__DIRECTIONS__
Given the entries below, please return each one exactly.

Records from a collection
* * *

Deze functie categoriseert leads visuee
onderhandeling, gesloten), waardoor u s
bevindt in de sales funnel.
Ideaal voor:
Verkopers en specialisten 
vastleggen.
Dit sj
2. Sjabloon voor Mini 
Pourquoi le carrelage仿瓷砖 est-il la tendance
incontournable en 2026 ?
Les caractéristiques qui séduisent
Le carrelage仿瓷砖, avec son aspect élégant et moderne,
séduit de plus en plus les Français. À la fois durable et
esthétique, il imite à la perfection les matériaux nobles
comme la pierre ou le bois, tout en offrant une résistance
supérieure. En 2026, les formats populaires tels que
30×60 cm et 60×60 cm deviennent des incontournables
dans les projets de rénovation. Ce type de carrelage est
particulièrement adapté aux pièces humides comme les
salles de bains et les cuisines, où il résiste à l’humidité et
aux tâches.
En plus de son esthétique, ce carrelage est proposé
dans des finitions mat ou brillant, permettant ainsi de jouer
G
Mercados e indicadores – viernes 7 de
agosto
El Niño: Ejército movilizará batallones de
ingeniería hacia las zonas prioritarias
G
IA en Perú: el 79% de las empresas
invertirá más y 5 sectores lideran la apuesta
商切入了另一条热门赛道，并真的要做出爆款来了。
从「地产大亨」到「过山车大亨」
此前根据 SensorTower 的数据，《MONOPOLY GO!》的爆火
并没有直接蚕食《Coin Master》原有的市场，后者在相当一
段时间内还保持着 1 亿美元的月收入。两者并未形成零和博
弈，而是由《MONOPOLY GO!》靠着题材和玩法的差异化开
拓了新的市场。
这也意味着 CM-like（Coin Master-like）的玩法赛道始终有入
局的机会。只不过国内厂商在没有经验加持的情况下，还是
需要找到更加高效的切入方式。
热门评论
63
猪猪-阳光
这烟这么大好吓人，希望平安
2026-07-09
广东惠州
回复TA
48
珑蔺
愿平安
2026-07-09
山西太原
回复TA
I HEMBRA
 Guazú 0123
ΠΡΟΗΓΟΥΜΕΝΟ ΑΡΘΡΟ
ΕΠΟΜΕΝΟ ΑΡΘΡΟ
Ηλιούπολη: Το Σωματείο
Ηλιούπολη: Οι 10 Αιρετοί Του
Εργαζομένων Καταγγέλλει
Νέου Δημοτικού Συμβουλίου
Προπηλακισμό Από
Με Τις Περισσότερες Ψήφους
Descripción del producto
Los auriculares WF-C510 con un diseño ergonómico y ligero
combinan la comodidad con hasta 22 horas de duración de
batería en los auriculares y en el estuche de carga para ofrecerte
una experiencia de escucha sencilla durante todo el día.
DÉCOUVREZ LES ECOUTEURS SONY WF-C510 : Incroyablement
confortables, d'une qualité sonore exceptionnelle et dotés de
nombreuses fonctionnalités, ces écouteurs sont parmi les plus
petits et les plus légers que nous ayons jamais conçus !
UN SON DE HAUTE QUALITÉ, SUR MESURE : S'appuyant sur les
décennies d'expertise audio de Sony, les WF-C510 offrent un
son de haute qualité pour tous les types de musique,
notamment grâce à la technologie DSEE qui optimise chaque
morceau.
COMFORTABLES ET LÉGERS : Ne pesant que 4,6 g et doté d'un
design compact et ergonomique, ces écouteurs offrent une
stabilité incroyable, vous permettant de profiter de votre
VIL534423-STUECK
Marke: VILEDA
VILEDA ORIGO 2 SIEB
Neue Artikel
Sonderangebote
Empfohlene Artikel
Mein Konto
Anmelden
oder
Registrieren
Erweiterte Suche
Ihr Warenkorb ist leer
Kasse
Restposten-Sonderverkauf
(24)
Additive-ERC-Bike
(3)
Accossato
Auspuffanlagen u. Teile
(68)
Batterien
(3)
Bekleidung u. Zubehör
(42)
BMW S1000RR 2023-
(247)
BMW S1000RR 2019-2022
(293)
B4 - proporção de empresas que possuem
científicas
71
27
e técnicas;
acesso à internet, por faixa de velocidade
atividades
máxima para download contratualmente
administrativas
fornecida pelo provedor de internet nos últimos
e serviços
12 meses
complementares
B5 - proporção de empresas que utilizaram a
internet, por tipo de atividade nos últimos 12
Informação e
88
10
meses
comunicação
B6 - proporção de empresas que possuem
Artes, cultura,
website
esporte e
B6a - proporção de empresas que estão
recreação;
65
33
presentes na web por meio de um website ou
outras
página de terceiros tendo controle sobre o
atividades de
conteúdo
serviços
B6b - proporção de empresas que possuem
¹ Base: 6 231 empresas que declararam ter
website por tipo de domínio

* * *

__PROBLEM SOLUTION__
Deze functie categoriseert leads visuee
onderhandeling, gesloten), waardoor u s
bevindt in de sales funnel.
Ideaal voor:
Verkopers en specialisten 
vastleggen.
Dit sj
2. Sjabloon voor Mini 
Pourquoi le carrelage仿瓷砖 est-il la tendance
incontournable en 2026 ?
Les caractéristiques qui séduisent
Le carrelage仿瓷砖, avec son aspect élégant et moderne,
séduit de plus en plus les Français. À la fois durable et
esthétique, il imite à la perfection les matériaux nobles
comme la pierre ou le bois, tout en offrant une résistance
supérieure. En 2026, les formats populaires tels que
30×60 cm et 60×60 cm deviennent des incontournables
dans les projets de rénovation. Ce type de carrelage est
particulièrement adapté aux pièces humides comme les
salles de bains et les cuisines, où il résiste à l’humidité et
aux tâches.
En plus de son esthétique, ce carrelage est proposé
dans des finitions mat ou brillant, permettant ainsi de jouer
G
Mercados e indicadores – viernes 7 de
agosto
El Niño: Ejército movilizará batallones de
ingeniería hacia las zonas prioritarias
G
IA en Perú: el 79% de las empresas
invertirá más y 5 sectores lideran la apuesta
商切入了另一条热门赛道，并真的要做出爆款来了。
从「地产大亨」到「过山车大亨」
此前根据 SensorTower 的数据，《MONOPOLY GO!》的爆火
并没有直接蚕食《Coin Master》原有的市场，后者在相当一
段时间内还保持着 1 亿美元的月收入。两者并未形成零和博
弈，而是由《MONOPOLY GO!》靠着题材和玩法的差异化开
拓了新的市场。
这也意味着 CM-like（Coin Master-like）的玩法赛道始终有入
局的机会。只不过国内厂商在没有经验加持的情况下，还是
需要找到更加高效的切入方式。
热门评论
63
猪猪-阳光
这烟这么大好吓人，希望平安
2026-07-09
广东惠州
回复TA
48
珑蔺
愿平安
2026-07-09
山西太原
回复TA
I HEMBRA
 Guazú 0123
ΠΡΟΗΓΟΥΜΕΝΟ ΑΡΘΡΟ
ΕΠΟΜΕΝΟ ΑΡΘΡΟ
Ηλιούπολη: Το Σωματείο
Ηλιούπολη: Οι 10 Αιρετοί Του
Εργαζομένων Καταγγέλλει
Νέου Δημοτικού Συμβουλίου
Προπηλακισμό Από
Με Τις Περισσότερες Ψήφους
Descripción del producto
Los auriculares WF-C510 con un diseño ergonómico y ligero
combinan la comodidad con hasta 22 horas de duración de
batería en los auriculares y en el estuche de carga para ofrecerte
una experiencia de escucha sencilla durante todo el día.
DÉCOUVREZ LES ECOUTEURS SONY WF-C510 : Incroyablement
confortables, d'une qualité sonore exceptionnelle et dotés de
nombreuses fonctionnalités, ces écouteurs sont parmi les plus
petits et les plus légers que nous ayons jamais conçus !
UN SON DE HAUTE QUALITÉ, SUR MESURE : S'appuyant sur les
décennies d'expertise audio de Sony, les WF-C510 offrent un
son de haute qualité pour tous les types de musique,
notamment grâce à la technologie DSEE qui optimise chaque
morceau.
COMFORTABLES ET LÉGERS : Ne pesant que 4,6 g et doté d'un
design compact et ergonomique, ces écouteurs offrent une
stabilité incroyable, vous permettant de profiter de votre
VIL534423-STUECK
Marke: VILEDA
VILEDA ORIGO 2 SIEB
Neue Artikel
Sonderangebote
Empfohlene Artikel
Mein Konto
Anmelden
oder
Registrieren
Erweiterte Suche
Ihr Warenkorb ist leer
Kasse
Restposten-Sonderverkauf
(24)
Additive-ERC-Bike
(3)
Accossato
Auspuffanlagen u. Teile
(68)
Batterien
(3)
Bekleidung u. Zubehör
(42)
BMW S1000RR 2023-
(247)
BMW S1000RR 2019-2022
(293)
B4 - proporção de empresas que possuem
científicas
71
27
e técnicas;
acesso à internet, por faixa de velocidade
atividades
máxima para download contratualmente
administrativas
fornecida pelo provedor de internet nos últimos
e serviços
12 meses
complementares
B5 - proporção de empresas que utilizaram a
internet, por tipo de atividade nos últimos 12
Informação e
88
10
meses
comunicação
B6 - proporção de empresas que possuem
Artes, cultura,
website
esporte e
B6a - proporção de empresas que estão
recreação;
65
33
presentes na web por meio de um website ou
outras
página de terceiros tendo controle sobre o
atividades de
conteúdo
serviços
B6b - proporção de empresas que possuem
¹ Base: 6 231 empresas que declararam ter
website por tipo de domínio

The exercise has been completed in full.